Plongée dans l’archéologie expérimentale (1/2)

Un petit tour dans l’Histoire au cœur des techniques de construction médiévales et de l’archéologie expérimentale, ça vous dit ?
Cela faisait un sérieux moment que j’étais tentée par une visite sur le site de Guédelon. Ainsi en juillet 2019, une promenade culturelle, en famille, sur ce chantier impressionnant a stimulé tous nos sens et nos neurones ! Pour le visiteur, quel qu’il soit, c’est une sacrée belle plongée dans l’Histoire qui est proposée grâce à cet énorme chantier scientifique et pédagogique, démarré en 1997 et ceux qui le font vivre.

Construction du Château de Guédelon : à la découverte des techniques médiévales !

Guédelon en 5 questions
C’est quoi ?
Il s’agit d’un château fort qui porte le nom de Château de Guédelon en cours de construction. Mais la construction est particulière car elle repose uniquement sur des techniques, des ressources et des moyens mis en oeuvre au Moyen-âge (plus précisément du XIIIe siècle). C’est plus exactement un chantier d’archéologie expérimentale : les différents corps de métier travaillent comme on pense que cela se passait au Moyen-âge ! Il y a donc en amont et pendant toute l’étape de construction, un travail d’échange avec des scientifiques archéologues (l’INRAP).

Pourquoi ce nom ? Le chantier se situe en Bourgogne, dans l’Yonne et plus précisément dans la commune de Treigny.
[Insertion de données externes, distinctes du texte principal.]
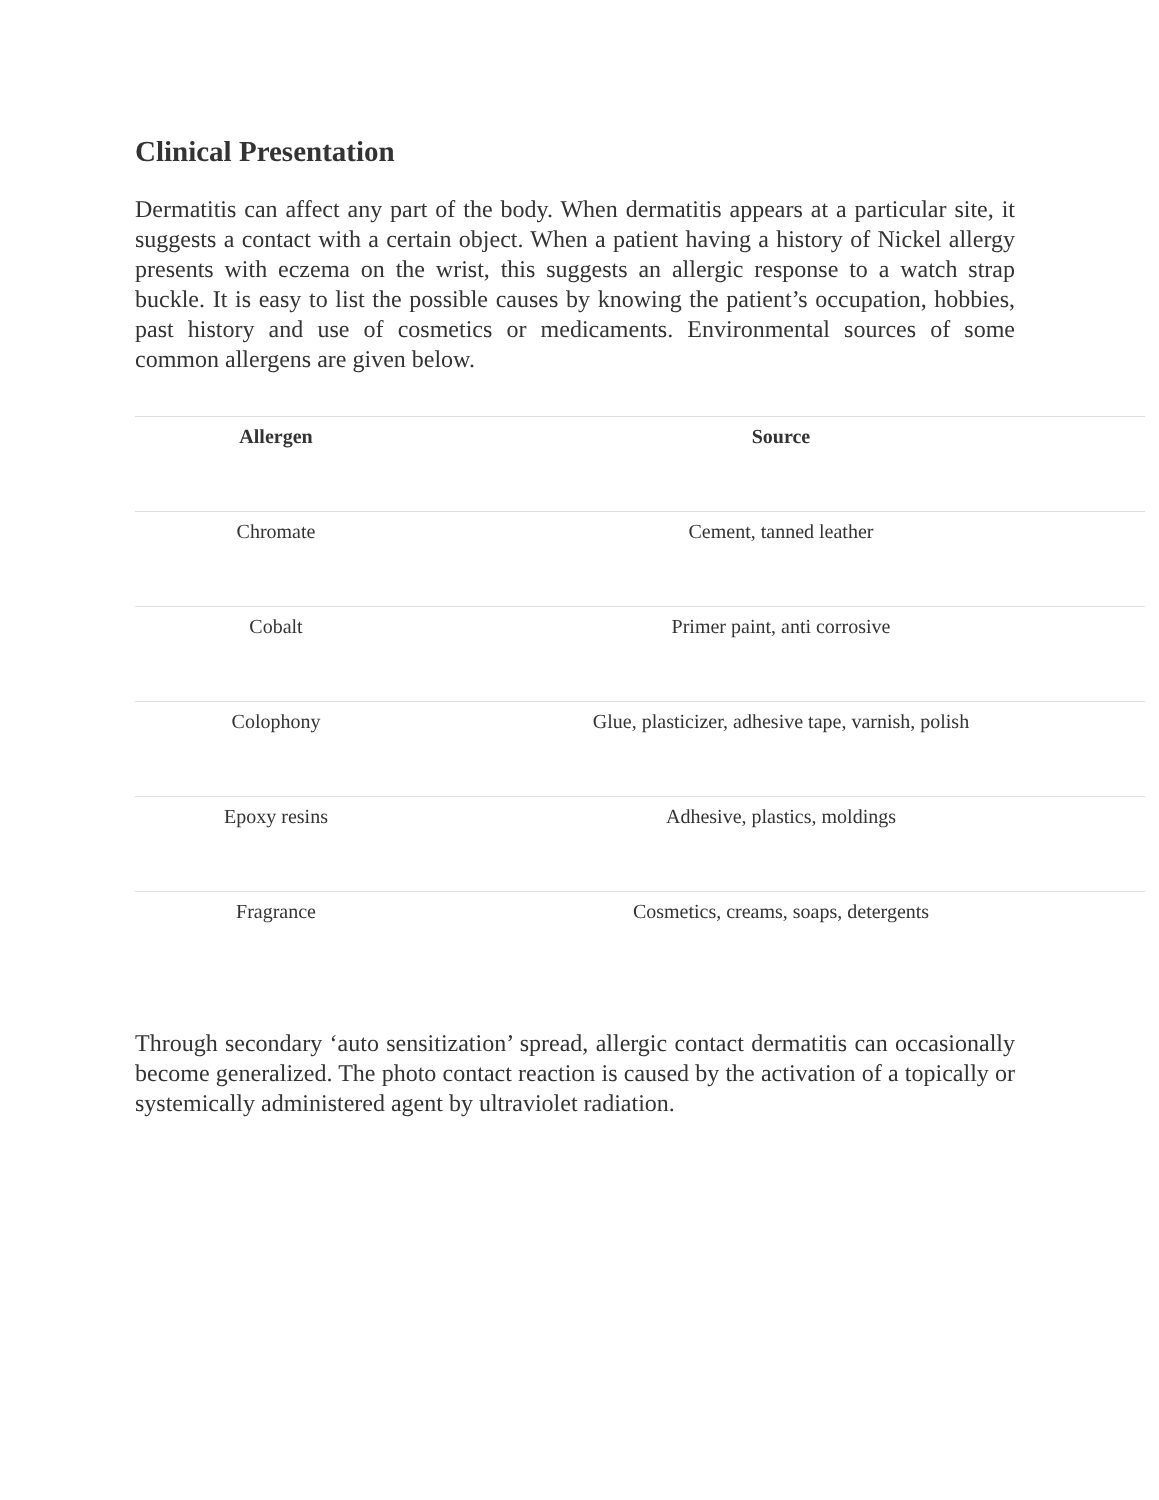Clinical Presentation
Dermatitis can affect any part of the body. When dermatitis appears at a particular site, it suggests a contact with a certain object. When a patient having a history of Nickel allergy presents with eczema on the wrist, this suggests an allergic response to a watch strap buckle. It is easy to list the possible causes by knowing the patient’s occupation, hobbies, past history and use of cosmetics or medicaments. Environmental sources of some common allergens are given below.
| Allergen | Source |
| --- | --- |
| Chromate | Cement, tanned leather |
| Cobalt | Primer paint, anti corrosive |
| Colophony | Glue, plasticizer, adhesive tape, varnish, polish |
| Epoxy resins | Adhesive, plastics, moldings |
| Fragrance | Cosmetics, creams, soaps, detergents |
Through secondary ‘auto sensitization’ spread, allergic contact dermatitis can occasionally become generalized. The photo contact reaction is caused by the activation of a topically or systemically administered agent by ultraviolet radiation.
Mais la forêt qui entoure le chantier porte le nom de « Guédelon ».

Pourquoi ce site ?

Le choix s’est porté sur ce site, car de nombreuses ressources y sont présentes utiles pour la construction : la forêt de chênes pour le bois, les matériaux du sol (terre, pierres, sable, argiles, minéraux…). Nous sommes ici sur une carrière de grès ferrugineux, idéal pour fournir la matière première que sont les pierres du château. Mais encore faut-il acquérir le savoir-faire pour parvenir à associer et transformer efficacement ces matériaux !

Pourquoi un chantier dans de telles conditions ?
Tout simplement parce qu’il reste encore beaucoup d’inconnues dans la compréhension des techniques et méthodes utilisées pour la construction d’ouvrages anciens avec les moyens de l’époque. Ainsi de nombreuses questions restaient sans réponse sur la façon dont on organisait le chantier, dont on pouvait tailler la pierre « à la main », ou hisser des blocs sans l’aide d’une grue ou quels matériaux utiliser (et comment les associer) pour une construction qui dure dans le temps …
Bref, c’est bel et bien un chantier scientifique !
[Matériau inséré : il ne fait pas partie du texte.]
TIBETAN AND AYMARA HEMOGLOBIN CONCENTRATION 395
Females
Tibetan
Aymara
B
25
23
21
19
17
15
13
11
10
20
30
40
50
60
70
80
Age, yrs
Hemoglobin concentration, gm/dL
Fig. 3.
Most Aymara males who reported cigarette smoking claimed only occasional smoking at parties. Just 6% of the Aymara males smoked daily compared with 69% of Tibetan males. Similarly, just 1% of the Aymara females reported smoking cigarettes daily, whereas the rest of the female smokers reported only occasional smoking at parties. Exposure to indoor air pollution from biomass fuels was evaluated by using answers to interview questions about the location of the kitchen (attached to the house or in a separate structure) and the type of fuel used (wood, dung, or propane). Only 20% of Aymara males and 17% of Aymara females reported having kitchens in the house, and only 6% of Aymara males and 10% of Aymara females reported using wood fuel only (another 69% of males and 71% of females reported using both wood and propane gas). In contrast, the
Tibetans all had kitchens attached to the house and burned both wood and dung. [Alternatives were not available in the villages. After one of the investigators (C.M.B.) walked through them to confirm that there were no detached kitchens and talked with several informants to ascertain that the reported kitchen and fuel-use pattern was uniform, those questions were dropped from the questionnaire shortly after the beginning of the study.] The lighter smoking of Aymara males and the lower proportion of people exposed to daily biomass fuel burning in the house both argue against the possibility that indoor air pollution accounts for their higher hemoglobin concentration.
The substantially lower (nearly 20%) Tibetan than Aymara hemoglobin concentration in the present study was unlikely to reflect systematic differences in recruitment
Quelle durée de construction ?
Le chantier a démarré en 1997 et le château sera vraisemblablement terminé d’ici 2025 (mais rassurez-vous, d’après quelques confidences recueillies sur place, un autre projet se dessinerait et prendrait le relais !). Bref, 22 ans d’expérimentation, ça compte !

D’un peu plus près

Le projet de château
Les châteaux de l’époque médiévale sont à la fois des structures défensives et un lieu de résidence pour le seigneur. On va donc retrouver à Guédelon des éléments classiques pour servir ces deux fonctions. Ainsi pour assurer la défense, le château est équipé :
– de tours défensives – au nombre de 6- dont une plus grande tour (dite la tour maîtresse),
– de hauts murs (ou courtines) et de murs épais,
– d’un chemin de ronde avec des merlons (parties saillantes) et des créneaux (parties vides),
– d’ouvertures verticales sur les tours pour tirer à l’arc ou à l’arbalète (les archères),
– d’un hourd : une galerie en bois qui orne l’une des tours et dont le sol percé permet de lancer des projectiles.
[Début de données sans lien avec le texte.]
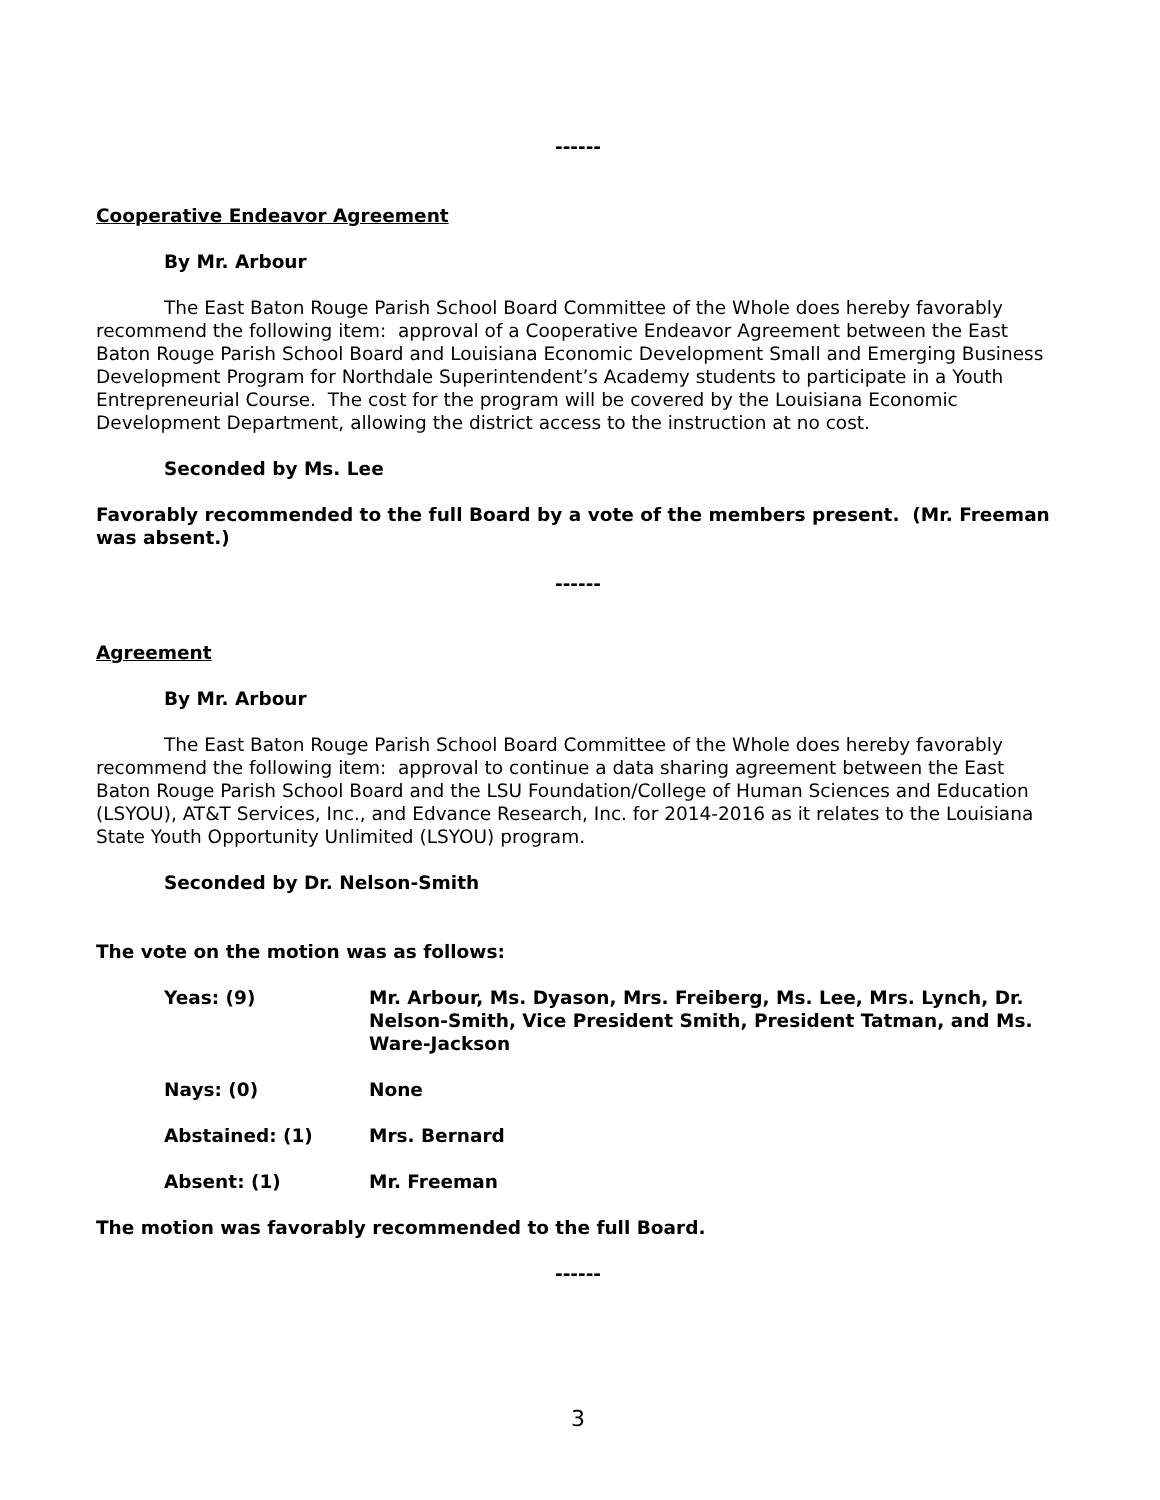------
Cooperative Endeavor Agreement
By Mr. Arbour
The East Baton Rouge Parish School Board Committee of the Whole does hereby favorably recommend the following item: approval of a Cooperative Endeavor Agreement between the East Baton Rouge Parish School Board and Louisiana Economic Development Small and Emerging Business Development Program for Northdale Superintendent’s Academy students to participate in a Youth Entrepreneurial Course. The cost for the program will be covered by the Louisiana Economic Development Department, allowing the district access to the instruction at no cost.
Seconded by Ms. Lee
Favorably recommended to the full Board by a vote of the members present. (Mr. Freeman was absent.)
------
Agreement
By Mr. Arbour
The East Baton Rouge Parish School Board Committee of the Whole does hereby favorably recommend the following item: approval to continue a data sharing agreement between the East Baton Rouge Parish School Board and the LSU Foundation/College of Human Sciences and Education (LSYOU), AT&T Services, Inc., and Edvance Research, Inc. for 2014-2016 as it relates to the Louisiana State Youth Opportunity Unlimited (LSYOU) program.
Seconded by Dr. Nelson-Smith
The vote on the motion was as follows:
Yeas: (9) Mr. Arbour, Ms. Dyason, Mrs. Freiberg, Ms. Lee, Mrs. Lynch, Dr. Nelson-Smith, Vice President Smith, President Tatman, and Ms. Ware-Jackson
Nays: (0) None
Abstained: (1) Mrs. Bernard
Absent: (1) Mr. Freeman
The motion was favorably recommended to the full Board.
------
3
Maquette du château de Guédelon terminé

Où en est-on ?

Chaque année, le chantier ouvre de mars à novembre et tous les corps de métiers (on en parlera dans la partie 2/2) se remettent au travail pour une nouvelle saison. Cette période est propice du point de vue de la météo : les risques de gel préjudiciable à la tenue du mortier sont plus limités.

La tour maîtresse (à gauche) en cours d’élévation et la tour de la chapelle plus avancée (couverture de la charpente en cours)

Les courtines avec les merlons et les créneaux

La tour maîtresse, la plus haute (28,50 m)

Les archères (pour tirer à l’arc ou à l’arbalète)

Cette année (2019), les œuvriers qui ont mis en place la charpente de la tour de la chapelle en 2018 (une charpente en poivrière) finissent la phase de couverture avec des tuiles en terres cuite.

Pour les lieux de vie du seigneur, un logis seigneurial « tout équipé » est prévu, avec la cuisine, le cellier, la salle de réception, une chambre. Non loin de là, un passage couvert permet d’accéder à la chapelle.

Le logis seigneurial

Le logis seigneurial et la tour maîtresse (à droite)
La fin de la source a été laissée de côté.